- Request -
Check every line below, and copy those that include "none".

BEGIN Listed records

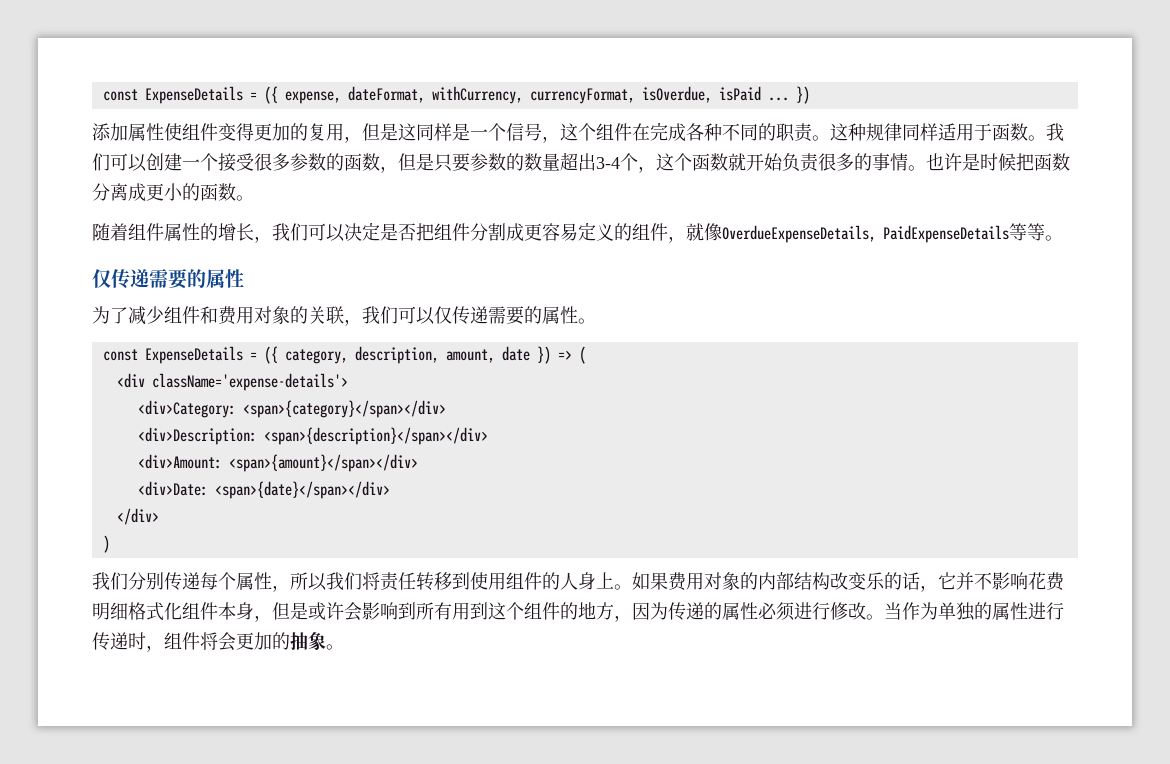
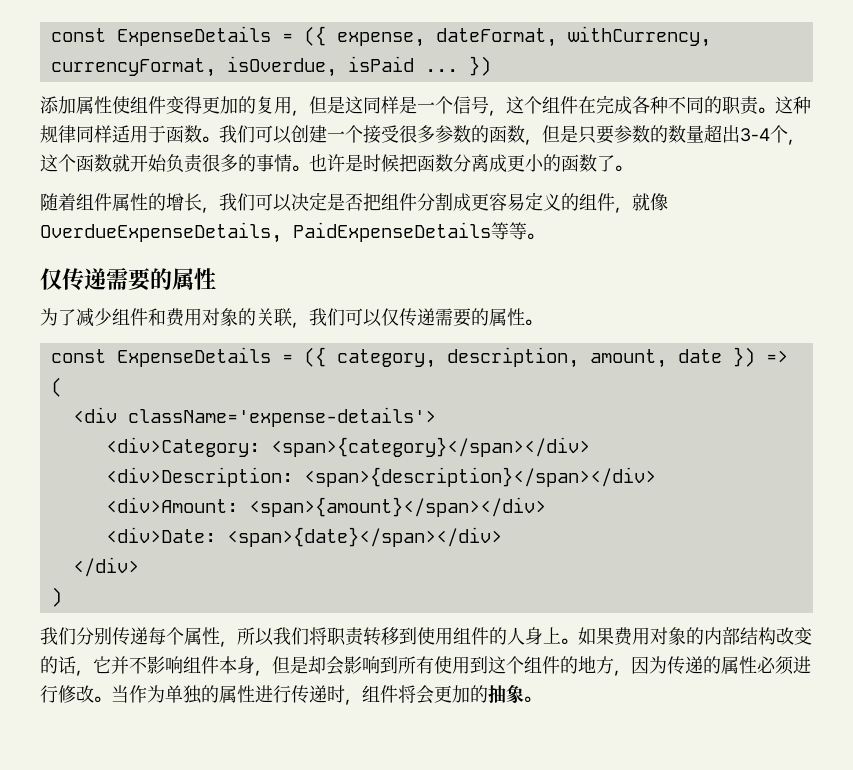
(236, 192) none -> [597,155,615,172] 了
[380,572,416,591] 责任 -> [327,627,364,646] 职责
[866,572,885,590] 乐 -> (812, 636) none
[1028,572,1065,591] [92,602,182,621] 花费明细格式化 -> (183, 665) none
[308,602,344,620] 或许 -> [308,656,326,674] 却
(452, 611) none -> [434,656,452,674] 使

END Listed records

- Answer section -
(236, 192) none -> [597,155,615,172] 了
[866,572,885,590] 乐 -> (812, 636) none
[1028,572,1065,591] [92,602,182,621] 花费明细格式化 -> (183, 665) none
(452, 611) none -> [434,656,452,674] 使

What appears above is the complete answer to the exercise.